THE TASK: Below, locate the line that contains "Foleon + Aprimo: How It Works". Repeat exactly from that line to the line that contains "i | 5 Minute Read", inclusive, leaving out the pictures.

Collected data:

........

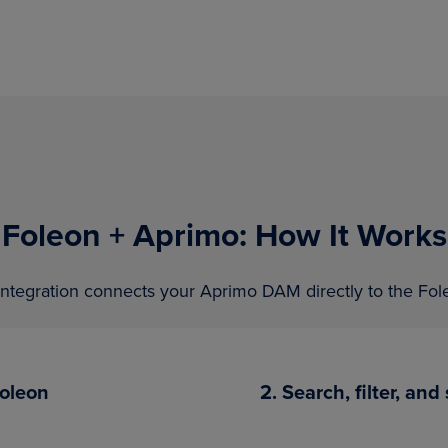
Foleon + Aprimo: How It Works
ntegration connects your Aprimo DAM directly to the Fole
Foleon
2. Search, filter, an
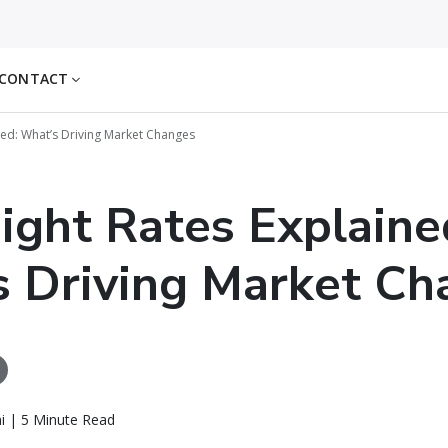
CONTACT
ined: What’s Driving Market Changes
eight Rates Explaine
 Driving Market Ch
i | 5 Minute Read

........

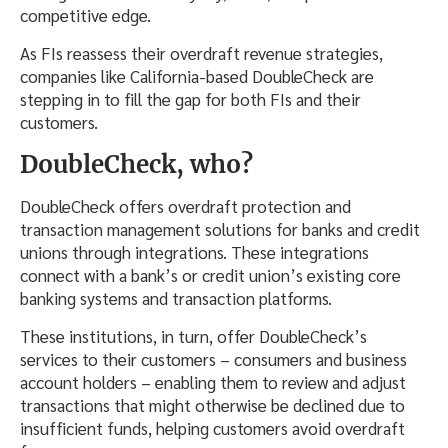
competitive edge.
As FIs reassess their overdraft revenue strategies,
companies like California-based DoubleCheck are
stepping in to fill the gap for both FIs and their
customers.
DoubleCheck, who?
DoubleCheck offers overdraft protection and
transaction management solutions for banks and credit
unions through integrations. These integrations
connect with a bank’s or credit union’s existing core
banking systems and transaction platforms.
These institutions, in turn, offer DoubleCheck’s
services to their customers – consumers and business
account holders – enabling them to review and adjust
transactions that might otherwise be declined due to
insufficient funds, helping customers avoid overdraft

........

SOLUTION TO THE EXERCISE:
Foleon + Aprimo: How It Works
ntegration connects your Aprimo DAM directly to the Fole
Foleon
2. Search, filter, an
CONTACT
ined: What’s Driving Market Changes
eight Rates Explaine
 Driving Market Ch
i | 5 Minute Read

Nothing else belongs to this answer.